ASSIGNED TASK |
Copy every item below word for word, keeping each line as it is.

=== Section Start ===

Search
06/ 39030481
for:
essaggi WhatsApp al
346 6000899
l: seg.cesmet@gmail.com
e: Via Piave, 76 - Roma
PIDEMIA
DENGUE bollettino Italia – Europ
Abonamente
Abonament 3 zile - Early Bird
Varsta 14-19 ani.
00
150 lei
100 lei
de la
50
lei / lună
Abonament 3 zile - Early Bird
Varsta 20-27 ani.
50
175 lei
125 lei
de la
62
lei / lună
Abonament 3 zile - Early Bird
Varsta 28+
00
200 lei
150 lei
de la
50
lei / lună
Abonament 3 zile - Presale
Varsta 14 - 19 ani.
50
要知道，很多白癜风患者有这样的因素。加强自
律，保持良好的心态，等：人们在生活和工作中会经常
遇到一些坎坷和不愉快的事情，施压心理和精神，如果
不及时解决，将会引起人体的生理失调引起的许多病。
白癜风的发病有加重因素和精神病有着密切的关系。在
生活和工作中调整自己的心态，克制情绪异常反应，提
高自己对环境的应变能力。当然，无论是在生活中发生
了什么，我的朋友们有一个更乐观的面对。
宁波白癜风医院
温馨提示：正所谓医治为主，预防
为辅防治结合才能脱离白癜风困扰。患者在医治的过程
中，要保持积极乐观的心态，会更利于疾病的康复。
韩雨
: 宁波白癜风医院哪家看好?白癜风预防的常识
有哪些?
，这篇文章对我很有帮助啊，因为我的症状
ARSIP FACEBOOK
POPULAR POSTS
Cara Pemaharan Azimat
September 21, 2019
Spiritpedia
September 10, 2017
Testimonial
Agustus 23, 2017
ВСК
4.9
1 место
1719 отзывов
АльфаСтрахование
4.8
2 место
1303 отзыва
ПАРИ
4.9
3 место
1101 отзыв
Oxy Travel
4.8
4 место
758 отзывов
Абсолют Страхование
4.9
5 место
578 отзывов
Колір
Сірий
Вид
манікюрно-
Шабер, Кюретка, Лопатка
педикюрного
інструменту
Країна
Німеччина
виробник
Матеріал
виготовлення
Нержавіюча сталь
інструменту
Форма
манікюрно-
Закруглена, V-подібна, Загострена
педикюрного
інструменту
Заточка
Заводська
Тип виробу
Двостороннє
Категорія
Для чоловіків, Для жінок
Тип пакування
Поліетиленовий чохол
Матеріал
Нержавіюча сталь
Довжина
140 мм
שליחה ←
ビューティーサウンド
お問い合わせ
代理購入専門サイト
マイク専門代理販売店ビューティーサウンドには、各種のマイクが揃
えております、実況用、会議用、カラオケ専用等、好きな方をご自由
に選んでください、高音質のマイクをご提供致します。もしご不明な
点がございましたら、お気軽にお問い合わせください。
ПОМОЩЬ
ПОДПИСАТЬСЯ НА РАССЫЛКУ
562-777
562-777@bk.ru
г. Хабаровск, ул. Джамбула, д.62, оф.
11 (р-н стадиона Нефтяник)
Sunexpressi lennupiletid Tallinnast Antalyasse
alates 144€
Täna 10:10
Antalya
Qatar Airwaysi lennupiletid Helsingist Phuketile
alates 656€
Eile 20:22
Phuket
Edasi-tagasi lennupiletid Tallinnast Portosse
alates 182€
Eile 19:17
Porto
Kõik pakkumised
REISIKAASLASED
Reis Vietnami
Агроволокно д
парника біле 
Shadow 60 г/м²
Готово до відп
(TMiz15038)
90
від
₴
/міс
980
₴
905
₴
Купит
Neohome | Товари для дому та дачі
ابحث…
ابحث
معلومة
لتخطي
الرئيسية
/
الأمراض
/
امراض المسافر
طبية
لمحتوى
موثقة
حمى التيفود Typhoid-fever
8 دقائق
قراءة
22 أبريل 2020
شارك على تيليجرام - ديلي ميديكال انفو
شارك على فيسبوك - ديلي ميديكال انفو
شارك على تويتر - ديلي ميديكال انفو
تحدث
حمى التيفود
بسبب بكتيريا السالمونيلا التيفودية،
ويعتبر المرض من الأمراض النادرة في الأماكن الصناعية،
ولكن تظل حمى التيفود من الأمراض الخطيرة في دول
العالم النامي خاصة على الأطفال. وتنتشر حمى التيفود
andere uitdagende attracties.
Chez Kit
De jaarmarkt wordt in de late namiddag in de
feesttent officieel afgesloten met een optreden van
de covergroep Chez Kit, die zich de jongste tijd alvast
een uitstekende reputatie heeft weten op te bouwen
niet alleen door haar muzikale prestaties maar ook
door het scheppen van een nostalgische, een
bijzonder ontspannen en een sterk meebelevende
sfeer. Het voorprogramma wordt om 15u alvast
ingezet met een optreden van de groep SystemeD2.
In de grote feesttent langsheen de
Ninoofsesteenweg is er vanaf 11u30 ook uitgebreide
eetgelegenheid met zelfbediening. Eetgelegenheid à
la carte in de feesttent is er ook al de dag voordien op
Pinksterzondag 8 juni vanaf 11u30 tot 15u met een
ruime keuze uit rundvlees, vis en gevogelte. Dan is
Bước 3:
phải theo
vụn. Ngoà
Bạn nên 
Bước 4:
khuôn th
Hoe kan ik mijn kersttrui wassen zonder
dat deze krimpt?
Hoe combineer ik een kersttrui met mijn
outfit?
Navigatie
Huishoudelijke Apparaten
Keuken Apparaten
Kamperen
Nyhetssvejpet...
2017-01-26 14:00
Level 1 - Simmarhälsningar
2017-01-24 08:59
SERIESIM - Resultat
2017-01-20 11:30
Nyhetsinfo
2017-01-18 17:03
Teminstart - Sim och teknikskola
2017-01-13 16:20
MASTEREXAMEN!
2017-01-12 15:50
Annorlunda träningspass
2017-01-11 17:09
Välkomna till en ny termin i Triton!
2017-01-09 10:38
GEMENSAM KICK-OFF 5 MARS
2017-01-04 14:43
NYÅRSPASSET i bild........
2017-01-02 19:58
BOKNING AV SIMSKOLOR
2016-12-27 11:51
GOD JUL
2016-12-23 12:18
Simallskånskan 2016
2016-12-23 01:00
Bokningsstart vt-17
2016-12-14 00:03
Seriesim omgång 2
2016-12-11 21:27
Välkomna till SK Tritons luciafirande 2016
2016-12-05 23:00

=== Section End ===

ANSWER AREA |
Search
06/ 39030481
for:
essaggi WhatsApp al
346 6000899
l: seg.cesmet@gmail.com
e: Via Piave, 76 - Roma
PIDEMIA
DENGUE bollettino Italia – Europ
Abonamente
Abonament 3 zile - Early Bird
Varsta 14-19 ani.
00
150 lei
100 lei
de la
50
lei / lună
Abonament 3 zile - Early Bird
Varsta 20-27 ani.
50
175 lei
125 lei
de la
62
lei / lună
Abonament 3 zile - Early Bird
Varsta 28+
00
200 lei
150 lei
de la
50
lei / lună
Abonament 3 zile - Presale
Varsta 14 - 19 ani.
50
要知道，很多白癜风患者有这样的因素。加强自
律，保持良好的心态，等：人们在生活和工作中会经常
遇到一些坎坷和不愉快的事情，施压心理和精神，如果
不及时解决，将会引起人体的生理失调引起的许多病。
白癜风的发病有加重因素和精神病有着密切的关系。在
生活和工作中调整自己的心态，克制情绪异常反应，提
高自己对环境的应变能力。当然，无论是在生活中发生
了什么，我的朋友们有一个更乐观的面对。
宁波白癜风医院
温馨提示：正所谓医治为主，预防
为辅防治结合才能脱离白癜风困扰。患者在医治的过程
中，要保持积极乐观的心态，会更利于疾病的康复。
韩雨
: 宁波白癜风医院哪家看好?白癜风预防的常识
有哪些?
，这篇文章对我很有帮助啊，因为我的症状
ARSIP FACEBOOK
POPULAR POSTS
Cara Pemaharan Azimat
September 21, 2019
Spiritpedia
September 10, 2017
Testimonial
Agustus 23, 2017
ВСК
4.9
1 место
1719 отзывов
АльфаСтрахование
4.8
2 место
1303 отзыва
ПАРИ
4.9
3 место
1101 отзыв
Oxy Travel
4.8
4 место
758 отзывов
Абсолют Страхование
4.9
5 место
578 отзывов
Колір
Сірий
Вид
манікюрно-
Шабер, Кюретка, Лопатка
педикюрного
інструменту
Країна
Німеччина
виробник
Матеріал
виготовлення
Нержавіюча сталь
інструменту
Форма
манікюрно-
Закруглена, V-подібна, Загострена
педикюрного
інструменту
Заточка
Заводська
Тип виробу
Двостороннє
Категорія
Для чоловіків, Для жінок
Тип пакування
Поліетиленовий чохол
Матеріал
Нержавіюча сталь
Довжина
140 мм
שליחה ←
ビューティーサウンド
お問い合わせ
代理購入専門サイト
マイク専門代理販売店ビューティーサウンドには、各種のマイクが揃
えております、実況用、会議用、カラオケ専用等、好きな方をご自由
に選んでください、高音質のマイクをご提供致します。もしご不明な
点がございましたら、お気軽にお問い合わせください。
ПОМОЩЬ
ПОДПИСАТЬСЯ НА РАССЫЛКУ
562-777
562-777@bk.ru
г. Хабаровск, ул. Джамбула, д.62, оф.
11 (р-н стадиона Нефтяник)
Sunexpressi lennupiletid Tallinnast Antalyasse
alates 144€
Täna 10:10
Antalya
Qatar Airwaysi lennupiletid Helsingist Phuketile
alates 656€
Eile 20:22
Phuket
Edasi-tagasi lennupiletid Tallinnast Portosse
alates 182€
Eile 19:17
Porto
Kõik pakkumised
REISIKAASLASED
Reis Vietnami
Агроволокно д
парника біле 
Shadow 60 г/м²
Готово до відп
(TMiz15038)
90
від
₴
/міс
980
₴
905
₴
Купит
Neohome | Товари для дому та дачі
ابحث…
ابحث
معلومة
لتخطي
الرئيسية
/
الأمراض
/
امراض المسافر
طبية
لمحتوى
موثقة
حمى التيفود Typhoid-fever
8 دقائق
قراءة
22 أبريل 2020
شارك على تيليجرام - ديلي ميديكال انفو
شارك على فيسبوك - ديلي ميديكال انفو
شارك على تويتر - ديلي ميديكال انفو
تحدث
حمى التيفود
بسبب بكتيريا السالمونيلا التيفودية،
ويعتبر المرض من الأمراض النادرة في الأماكن الصناعية،
ولكن تظل حمى التيفود من الأمراض الخطيرة في دول
العالم النامي خاصة على الأطفال. وتنتشر حمى التيفود
andere uitdagende attracties.
Chez Kit
De jaarmarkt wordt in de late namiddag in de
feesttent officieel afgesloten met een optreden van
de covergroep Chez Kit, die zich de jongste tijd alvast
een uitstekende reputatie heeft weten op te bouwen
niet alleen door haar muzikale prestaties maar ook
door het scheppen van een nostalgische, een
bijzonder ontspannen en een sterk meebelevende
sfeer. Het voorprogramma wordt om 15u alvast
ingezet met een optreden van de groep SystemeD2.
In de grote feesttent langsheen de
Ninoofsesteenweg is er vanaf 11u30 ook uitgebreide
eetgelegenheid met zelfbediening. Eetgelegenheid à
la carte in de feesttent is er ook al de dag voordien op
Pinksterzondag 8 juni vanaf 11u30 tot 15u met een
ruime keuze uit rundvlees, vis en gevogelte. Dan is
Bước 3:
phải theo
vụn. Ngoà
Bạn nên 
Bước 4:
khuôn th
Hoe kan ik mijn kersttrui wassen zonder
dat deze krimpt?
Hoe combineer ik een kersttrui met mijn
outfit?
Navigatie
Huishoudelijke Apparaten
Keuken Apparaten
Kamperen
Nyhetssvejpet...
2017-01-26 14:00
Level 1 - Simmarhälsningar
2017-01-24 08:59
SERIESIM - Resultat
2017-01-20 11:30
Nyhetsinfo
2017-01-18 17:03
Teminstart - Sim och teknikskola
2017-01-13 16:20
MASTEREXAMEN!
2017-01-12 15:50
Annorlunda träningspass
2017-01-11 17:09
Välkomna till en ny termin i Triton!
2017-01-09 10:38
GEMENSAM KICK-OFF 5 MARS
2017-01-04 14:43
NYÅRSPASSET i bild........
2017-01-02 19:58
BOKNING AV SIMSKOLOR
2016-12-27 11:51
GOD JUL
2016-12-23 12:18
Simallskånskan 2016
2016-12-23 01:00
Bokningsstart vt-17
2016-12-14 00:03
Seriesim omgång 2
2016-12-11 21:27
Välkomna till SK Tritons luciafirande 2016
2016-12-05 23:00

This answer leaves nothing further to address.